[Exercise brief] Within the records below, reproduce without change the lines from the line that has "cereal bowl: none [90,243,137,274]" through the line that has "candle: none [418,183,620,286]", and only those.

(Data excerpts)
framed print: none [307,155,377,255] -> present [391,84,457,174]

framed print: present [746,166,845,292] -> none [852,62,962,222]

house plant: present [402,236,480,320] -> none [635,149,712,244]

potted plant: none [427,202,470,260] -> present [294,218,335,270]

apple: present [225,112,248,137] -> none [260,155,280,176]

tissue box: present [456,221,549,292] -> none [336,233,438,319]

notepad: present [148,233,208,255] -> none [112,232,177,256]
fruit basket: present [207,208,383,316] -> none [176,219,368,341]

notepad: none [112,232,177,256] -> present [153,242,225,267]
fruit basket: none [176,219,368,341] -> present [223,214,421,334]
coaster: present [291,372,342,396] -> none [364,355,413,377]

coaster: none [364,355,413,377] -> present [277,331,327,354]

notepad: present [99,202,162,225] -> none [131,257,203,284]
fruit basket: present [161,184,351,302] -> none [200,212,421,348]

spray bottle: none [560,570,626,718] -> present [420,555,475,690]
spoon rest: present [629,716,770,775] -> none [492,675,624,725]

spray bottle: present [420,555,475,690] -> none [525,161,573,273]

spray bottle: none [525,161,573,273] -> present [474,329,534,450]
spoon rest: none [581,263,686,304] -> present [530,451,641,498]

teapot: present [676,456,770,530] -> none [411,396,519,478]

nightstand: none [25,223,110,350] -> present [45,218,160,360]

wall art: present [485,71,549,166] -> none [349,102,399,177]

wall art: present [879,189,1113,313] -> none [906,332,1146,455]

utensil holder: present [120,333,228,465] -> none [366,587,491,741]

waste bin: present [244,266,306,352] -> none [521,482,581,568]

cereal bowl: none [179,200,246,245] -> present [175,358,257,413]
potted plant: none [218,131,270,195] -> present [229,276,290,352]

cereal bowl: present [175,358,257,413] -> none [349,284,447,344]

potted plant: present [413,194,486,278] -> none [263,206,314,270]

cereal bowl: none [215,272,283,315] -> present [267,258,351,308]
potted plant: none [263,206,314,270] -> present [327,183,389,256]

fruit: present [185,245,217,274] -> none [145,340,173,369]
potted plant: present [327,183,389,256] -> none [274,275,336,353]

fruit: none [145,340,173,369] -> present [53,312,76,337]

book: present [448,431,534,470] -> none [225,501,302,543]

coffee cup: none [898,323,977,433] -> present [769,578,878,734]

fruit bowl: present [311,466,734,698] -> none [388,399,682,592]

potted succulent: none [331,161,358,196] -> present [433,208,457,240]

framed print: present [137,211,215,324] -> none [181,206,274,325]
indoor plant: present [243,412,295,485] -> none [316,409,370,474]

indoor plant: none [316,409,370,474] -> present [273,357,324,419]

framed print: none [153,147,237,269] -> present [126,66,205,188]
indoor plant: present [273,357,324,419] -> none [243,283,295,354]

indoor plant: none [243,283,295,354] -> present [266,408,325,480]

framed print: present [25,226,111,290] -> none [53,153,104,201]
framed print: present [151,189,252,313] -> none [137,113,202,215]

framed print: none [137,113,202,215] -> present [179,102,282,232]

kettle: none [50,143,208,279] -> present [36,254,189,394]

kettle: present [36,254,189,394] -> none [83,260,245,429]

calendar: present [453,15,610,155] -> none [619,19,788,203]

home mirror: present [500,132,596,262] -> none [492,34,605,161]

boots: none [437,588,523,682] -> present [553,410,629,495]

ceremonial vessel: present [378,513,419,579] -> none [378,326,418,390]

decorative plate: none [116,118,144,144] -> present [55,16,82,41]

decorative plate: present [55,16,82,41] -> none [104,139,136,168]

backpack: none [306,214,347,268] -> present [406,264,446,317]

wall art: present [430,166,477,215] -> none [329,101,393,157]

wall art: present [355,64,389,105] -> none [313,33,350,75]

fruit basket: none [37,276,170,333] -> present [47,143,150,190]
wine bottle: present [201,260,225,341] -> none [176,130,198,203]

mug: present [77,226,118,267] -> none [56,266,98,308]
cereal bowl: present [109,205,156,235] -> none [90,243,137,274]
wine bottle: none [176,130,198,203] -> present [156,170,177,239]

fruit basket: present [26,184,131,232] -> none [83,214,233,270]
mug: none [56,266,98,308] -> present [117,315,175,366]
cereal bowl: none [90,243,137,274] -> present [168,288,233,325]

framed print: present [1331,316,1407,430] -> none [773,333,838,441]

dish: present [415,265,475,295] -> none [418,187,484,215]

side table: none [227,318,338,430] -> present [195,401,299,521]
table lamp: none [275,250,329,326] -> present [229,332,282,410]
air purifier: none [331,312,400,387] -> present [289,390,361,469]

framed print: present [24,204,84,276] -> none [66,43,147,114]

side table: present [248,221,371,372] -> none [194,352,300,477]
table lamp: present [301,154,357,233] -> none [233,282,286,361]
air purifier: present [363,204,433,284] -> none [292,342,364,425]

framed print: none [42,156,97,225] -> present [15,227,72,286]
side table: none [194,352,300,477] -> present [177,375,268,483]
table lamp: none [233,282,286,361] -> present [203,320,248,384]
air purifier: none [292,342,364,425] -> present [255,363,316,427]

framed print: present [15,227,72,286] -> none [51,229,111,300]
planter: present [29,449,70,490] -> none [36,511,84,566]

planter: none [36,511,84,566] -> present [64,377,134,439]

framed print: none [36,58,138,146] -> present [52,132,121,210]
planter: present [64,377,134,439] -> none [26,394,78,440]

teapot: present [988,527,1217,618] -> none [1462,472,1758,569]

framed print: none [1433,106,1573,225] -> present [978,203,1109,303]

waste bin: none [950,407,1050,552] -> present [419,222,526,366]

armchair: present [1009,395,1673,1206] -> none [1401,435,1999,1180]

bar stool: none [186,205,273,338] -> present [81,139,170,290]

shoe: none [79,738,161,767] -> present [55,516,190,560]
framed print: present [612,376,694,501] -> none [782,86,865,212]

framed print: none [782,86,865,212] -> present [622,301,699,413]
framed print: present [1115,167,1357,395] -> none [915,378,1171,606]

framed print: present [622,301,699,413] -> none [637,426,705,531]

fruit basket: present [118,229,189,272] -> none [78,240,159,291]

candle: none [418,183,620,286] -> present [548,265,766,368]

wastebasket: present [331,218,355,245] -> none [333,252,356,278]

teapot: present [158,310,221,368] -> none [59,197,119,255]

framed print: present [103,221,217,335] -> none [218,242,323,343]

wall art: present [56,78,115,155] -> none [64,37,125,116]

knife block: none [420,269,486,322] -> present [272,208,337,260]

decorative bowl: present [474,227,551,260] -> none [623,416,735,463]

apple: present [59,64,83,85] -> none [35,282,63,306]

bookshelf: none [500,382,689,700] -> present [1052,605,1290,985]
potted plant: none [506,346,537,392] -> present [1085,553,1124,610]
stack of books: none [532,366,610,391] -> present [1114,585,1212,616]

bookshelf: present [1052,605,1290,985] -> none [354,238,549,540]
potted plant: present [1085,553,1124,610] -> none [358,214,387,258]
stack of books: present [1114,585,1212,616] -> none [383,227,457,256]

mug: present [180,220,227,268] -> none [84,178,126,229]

[Answer for the task]
cereal bowl: none [90,243,137,274] -> present [168,288,233,325]

framed print: present [1331,316,1407,430] -> none [773,333,838,441]

dish: present [415,265,475,295] -> none [418,187,484,215]

side table: none [227,318,338,430] -> present [195,401,299,521]
table lamp: none [275,250,329,326] -> present [229,332,282,410]
air purifier: none [331,312,400,387] -> present [289,390,361,469]

framed print: present [24,204,84,276] -> none [66,43,147,114]

side table: present [248,221,371,372] -> none [194,352,300,477]
table lamp: present [301,154,357,233] -> none [233,282,286,361]
air purifier: present [363,204,433,284] -> none [292,342,364,425]

framed print: none [42,156,97,225] -> present [15,227,72,286]
side table: none [194,352,300,477] -> present [177,375,268,483]
table lamp: none [233,282,286,361] -> present [203,320,248,384]
air purifier: none [292,342,364,425] -> present [255,363,316,427]

framed print: present [15,227,72,286] -> none [51,229,111,300]
planter: present [29,449,70,490] -> none [36,511,84,566]

planter: none [36,511,84,566] -> present [64,377,134,439]

framed print: none [36,58,138,146] -> present [52,132,121,210]
planter: present [64,377,134,439] -> none [26,394,78,440]

teapot: present [988,527,1217,618] -> none [1462,472,1758,569]

framed print: none [1433,106,1573,225] -> present [978,203,1109,303]

waste bin: none [950,407,1050,552] -> present [419,222,526,366]

armchair: present [1009,395,1673,1206] -> none [1401,435,1999,1180]

bar stool: none [186,205,273,338] -> present [81,139,170,290]

shoe: none [79,738,161,767] -> present [55,516,190,560]
framed print: present [612,376,694,501] -> none [782,86,865,212]

framed print: none [782,86,865,212] -> present [622,301,699,413]
framed print: present [1115,167,1357,395] -> none [915,378,1171,606]

framed print: present [622,301,699,413] -> none [637,426,705,531]

fruit basket: present [118,229,189,272] -> none [78,240,159,291]

candle: none [418,183,620,286] -> present [548,265,766,368]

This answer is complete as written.